You might argue, "Why were all the extra fmaps there?" Well, ostensibly they're there to do what your code doesn't do, namely deal with exception conditions (your code just ignores errors). But of course the author's poor style throws that benefit away on the same line with the pattern match on "Right _", but we've already conceded the author's code could be cleaner.
My point: You're blaming Haskell for the author's decisions. You're also crediting Python with your own personal familiarity. It is not Python that is natural and obvious, your many hours of hard work with Python have made that language's solution easy for you to perceive. Give yourself some credit, and stop pretending Python is somehow "naturally' clearer.
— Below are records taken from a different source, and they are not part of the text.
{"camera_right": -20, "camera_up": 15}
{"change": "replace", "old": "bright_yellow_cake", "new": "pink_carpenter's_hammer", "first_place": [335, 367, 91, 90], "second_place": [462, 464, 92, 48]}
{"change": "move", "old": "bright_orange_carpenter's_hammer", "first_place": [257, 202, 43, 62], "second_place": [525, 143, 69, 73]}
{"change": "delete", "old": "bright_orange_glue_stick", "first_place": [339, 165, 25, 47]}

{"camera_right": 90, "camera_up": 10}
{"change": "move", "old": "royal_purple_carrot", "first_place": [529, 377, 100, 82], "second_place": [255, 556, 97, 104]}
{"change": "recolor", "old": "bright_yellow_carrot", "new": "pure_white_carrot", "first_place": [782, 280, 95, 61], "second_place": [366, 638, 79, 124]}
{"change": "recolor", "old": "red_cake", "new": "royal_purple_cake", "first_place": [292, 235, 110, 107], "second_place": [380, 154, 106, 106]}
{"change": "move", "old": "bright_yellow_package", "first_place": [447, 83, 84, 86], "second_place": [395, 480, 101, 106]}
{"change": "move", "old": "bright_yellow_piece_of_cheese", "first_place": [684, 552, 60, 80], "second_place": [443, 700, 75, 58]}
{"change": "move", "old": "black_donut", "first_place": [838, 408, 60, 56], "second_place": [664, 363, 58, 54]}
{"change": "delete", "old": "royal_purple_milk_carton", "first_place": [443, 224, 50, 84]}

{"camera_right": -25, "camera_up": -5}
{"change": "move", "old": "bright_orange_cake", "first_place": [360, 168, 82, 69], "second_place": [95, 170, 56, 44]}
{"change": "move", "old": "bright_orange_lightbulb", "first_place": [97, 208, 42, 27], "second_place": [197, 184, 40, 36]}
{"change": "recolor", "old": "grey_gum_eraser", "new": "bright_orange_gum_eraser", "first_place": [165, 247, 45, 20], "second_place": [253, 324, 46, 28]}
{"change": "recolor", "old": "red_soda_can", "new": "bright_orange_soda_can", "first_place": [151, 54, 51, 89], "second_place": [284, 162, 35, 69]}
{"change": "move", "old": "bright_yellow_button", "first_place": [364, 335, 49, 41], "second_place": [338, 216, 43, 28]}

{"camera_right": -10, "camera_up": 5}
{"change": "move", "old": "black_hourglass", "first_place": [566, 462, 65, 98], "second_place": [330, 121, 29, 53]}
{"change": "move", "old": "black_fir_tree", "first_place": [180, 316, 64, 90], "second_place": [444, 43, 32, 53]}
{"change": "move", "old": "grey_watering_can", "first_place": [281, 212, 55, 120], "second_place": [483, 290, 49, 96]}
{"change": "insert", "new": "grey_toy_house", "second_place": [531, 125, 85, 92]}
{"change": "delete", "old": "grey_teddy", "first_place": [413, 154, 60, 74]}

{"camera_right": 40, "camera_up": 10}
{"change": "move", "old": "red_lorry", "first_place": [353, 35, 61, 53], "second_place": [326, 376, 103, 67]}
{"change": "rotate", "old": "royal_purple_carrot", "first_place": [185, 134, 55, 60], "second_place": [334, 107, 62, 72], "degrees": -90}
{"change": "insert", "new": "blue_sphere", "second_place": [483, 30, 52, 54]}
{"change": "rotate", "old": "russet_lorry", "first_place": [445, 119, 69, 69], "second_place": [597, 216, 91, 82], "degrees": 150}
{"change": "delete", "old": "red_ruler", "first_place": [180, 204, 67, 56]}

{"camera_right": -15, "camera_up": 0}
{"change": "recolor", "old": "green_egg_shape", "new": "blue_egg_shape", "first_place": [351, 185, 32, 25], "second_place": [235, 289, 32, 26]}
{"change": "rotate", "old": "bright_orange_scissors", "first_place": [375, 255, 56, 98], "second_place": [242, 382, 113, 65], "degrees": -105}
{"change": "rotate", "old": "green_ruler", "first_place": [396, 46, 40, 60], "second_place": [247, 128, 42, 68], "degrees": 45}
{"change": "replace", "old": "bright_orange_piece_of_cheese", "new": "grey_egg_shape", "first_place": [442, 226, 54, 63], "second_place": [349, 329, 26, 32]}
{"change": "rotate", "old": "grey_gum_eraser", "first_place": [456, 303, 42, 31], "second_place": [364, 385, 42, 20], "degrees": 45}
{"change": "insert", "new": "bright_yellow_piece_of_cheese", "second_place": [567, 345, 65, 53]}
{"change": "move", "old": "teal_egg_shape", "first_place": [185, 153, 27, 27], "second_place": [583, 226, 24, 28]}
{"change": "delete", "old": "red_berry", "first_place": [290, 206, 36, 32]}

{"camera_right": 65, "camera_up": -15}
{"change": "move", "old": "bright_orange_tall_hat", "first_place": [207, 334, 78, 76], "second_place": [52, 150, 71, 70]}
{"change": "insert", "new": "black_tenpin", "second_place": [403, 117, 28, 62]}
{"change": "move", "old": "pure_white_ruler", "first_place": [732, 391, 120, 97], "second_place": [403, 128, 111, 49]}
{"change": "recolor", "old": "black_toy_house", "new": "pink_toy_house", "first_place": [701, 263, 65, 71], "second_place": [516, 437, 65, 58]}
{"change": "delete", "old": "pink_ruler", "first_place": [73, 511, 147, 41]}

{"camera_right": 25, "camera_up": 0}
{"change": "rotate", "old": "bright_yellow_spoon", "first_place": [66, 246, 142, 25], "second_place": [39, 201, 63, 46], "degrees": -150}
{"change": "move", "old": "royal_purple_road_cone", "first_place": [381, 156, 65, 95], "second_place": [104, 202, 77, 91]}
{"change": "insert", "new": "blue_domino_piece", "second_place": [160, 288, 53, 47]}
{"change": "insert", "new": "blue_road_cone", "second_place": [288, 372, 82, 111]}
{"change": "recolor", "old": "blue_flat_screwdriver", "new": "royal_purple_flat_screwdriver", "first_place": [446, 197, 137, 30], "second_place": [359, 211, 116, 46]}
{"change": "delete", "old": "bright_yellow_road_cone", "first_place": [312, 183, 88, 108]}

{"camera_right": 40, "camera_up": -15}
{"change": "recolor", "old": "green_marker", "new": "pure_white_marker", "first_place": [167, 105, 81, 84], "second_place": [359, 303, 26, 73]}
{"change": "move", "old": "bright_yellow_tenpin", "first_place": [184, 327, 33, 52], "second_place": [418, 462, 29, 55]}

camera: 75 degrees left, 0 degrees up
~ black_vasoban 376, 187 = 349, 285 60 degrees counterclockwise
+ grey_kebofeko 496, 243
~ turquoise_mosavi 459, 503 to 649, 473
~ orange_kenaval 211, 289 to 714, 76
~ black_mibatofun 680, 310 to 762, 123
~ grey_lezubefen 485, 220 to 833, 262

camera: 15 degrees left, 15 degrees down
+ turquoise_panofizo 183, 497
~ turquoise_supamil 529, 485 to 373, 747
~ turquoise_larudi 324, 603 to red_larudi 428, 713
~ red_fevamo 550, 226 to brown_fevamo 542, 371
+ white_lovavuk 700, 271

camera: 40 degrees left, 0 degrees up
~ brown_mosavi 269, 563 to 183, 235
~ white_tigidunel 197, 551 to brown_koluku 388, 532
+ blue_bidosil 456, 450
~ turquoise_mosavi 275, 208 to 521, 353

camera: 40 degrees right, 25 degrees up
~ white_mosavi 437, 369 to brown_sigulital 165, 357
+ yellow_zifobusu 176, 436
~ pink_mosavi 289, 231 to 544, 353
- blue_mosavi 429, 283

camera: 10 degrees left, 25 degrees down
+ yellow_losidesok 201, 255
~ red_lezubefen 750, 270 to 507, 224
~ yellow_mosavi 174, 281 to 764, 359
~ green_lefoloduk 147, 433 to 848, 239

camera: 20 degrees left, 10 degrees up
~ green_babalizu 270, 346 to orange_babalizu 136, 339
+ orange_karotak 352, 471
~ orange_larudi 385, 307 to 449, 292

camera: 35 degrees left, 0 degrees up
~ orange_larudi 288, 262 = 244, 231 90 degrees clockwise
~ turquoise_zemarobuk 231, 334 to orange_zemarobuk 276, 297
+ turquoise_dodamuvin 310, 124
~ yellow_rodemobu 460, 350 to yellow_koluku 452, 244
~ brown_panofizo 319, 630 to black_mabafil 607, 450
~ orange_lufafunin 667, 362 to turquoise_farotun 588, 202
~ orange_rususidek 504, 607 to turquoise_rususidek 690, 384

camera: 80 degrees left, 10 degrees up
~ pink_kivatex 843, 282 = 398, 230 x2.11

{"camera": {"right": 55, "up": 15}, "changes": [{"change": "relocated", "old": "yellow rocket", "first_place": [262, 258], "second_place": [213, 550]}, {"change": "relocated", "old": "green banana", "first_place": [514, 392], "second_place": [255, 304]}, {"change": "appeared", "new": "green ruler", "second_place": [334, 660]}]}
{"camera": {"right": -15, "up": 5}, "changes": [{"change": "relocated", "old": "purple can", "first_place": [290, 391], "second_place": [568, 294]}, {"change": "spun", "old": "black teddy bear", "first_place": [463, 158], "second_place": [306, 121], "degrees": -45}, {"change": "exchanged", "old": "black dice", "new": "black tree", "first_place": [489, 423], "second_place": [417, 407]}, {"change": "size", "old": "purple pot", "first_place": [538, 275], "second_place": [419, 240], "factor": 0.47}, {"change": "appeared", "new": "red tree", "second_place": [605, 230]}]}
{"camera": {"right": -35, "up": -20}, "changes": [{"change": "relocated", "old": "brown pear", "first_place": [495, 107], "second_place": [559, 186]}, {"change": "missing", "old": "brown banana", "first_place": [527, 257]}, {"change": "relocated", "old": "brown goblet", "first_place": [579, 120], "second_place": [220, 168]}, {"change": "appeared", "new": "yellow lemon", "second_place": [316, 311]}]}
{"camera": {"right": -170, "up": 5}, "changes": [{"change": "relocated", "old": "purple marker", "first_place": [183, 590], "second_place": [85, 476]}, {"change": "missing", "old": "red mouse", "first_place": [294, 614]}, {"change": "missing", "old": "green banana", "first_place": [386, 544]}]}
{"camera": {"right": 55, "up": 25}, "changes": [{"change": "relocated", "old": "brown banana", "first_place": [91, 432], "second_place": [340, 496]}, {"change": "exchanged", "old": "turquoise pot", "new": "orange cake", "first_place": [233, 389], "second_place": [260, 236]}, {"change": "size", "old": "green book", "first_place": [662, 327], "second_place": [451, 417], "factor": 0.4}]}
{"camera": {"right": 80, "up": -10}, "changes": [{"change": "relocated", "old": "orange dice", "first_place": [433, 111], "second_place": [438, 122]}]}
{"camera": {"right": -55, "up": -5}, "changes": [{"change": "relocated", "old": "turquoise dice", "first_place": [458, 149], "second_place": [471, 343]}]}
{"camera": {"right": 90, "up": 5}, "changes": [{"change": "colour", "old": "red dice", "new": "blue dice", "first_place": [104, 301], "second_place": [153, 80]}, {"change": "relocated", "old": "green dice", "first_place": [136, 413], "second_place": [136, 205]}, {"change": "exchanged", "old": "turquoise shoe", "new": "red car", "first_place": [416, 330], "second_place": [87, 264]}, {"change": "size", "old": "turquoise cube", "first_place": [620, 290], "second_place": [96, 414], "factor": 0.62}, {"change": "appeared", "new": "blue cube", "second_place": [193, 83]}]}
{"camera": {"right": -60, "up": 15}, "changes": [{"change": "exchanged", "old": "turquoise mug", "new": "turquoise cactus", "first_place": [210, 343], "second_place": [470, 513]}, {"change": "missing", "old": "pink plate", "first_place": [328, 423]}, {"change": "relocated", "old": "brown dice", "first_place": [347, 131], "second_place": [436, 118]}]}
If you'd like to see examples of good, clean, fast Haskell code then they're easy to provide. I have a funny feeling that's not your goal here, though.
I wish I didn't agree with you. I'm still a Haskell novice, and I've enjoyed the time I've spent learning it, but this post was just terrifying. All I could think was how simple all that would be in R (or any statistical package), or even Ruby (or any popular scripting language).
Of course, one can write overly complicate code in any language. I think the purpose of the post was more to show off conceptually advanced techniques rather than to actually analyze the dataset in a straightforward manner.
I think the purpose of the post was more to show off conceptually advanced techniques rather than to actually analyze the dataset in a straightforward manner.
Correct. I admit it turned out to be a bit too much for one post, but i wanted to use some real world data (the nukes) to demonstrate the techniques.
Edit: I could be wrong, but I don't think R (or any other stats package) supports "group subtraction" of distributions, which is how we calculate the survivable nuclear weapons.
The "cool stuff" is in the commutative diagrams at the end of the article. They show that there are many different ways to train a distribution from data, some of which will be more suited to different tasks. In most languages, we would have to program each of those paths separately. In Haskell, we get all of those paths "for free."
Haskell has a way of making the hard things easy and the easy things hard. The high level, pretty stuff is great. The ugly stuff is, for example, getting what we want out of `rawdata`.
which is just saying, column 1 is the country, and we only want the rows that are "USA," and from those rows, we only want the fourth column. It would've been simpler if it were just arrays or lists, but that wouldn't be as powerful or as composable as lenses.
A better, more readable way would've been to not use those lambdas, since he's reusing the accessors over and over anyway:
let getKaboomieColumn row = row^._4
let trueIfUSA row = row^._1 == "USA"
let list_usa = fmap getKaboomieColumn $ filter trueIfUSA rawdata
...
When you read it that way, it looks a bit less intimidating.
Well, it's not exactly a simple task. There are a few simple ways to approach it, but isolating the various general structures and creating the maps between them is the bigger task.
I'm curious why you say that the code would be simpler in magma or gap? The post doesn't actually implement any group theory, it just applies it, which is exactly what you'd have to do anywhere.
Of course, it's possible that the internal code of the library would be simpler, but I'm a little skeptical.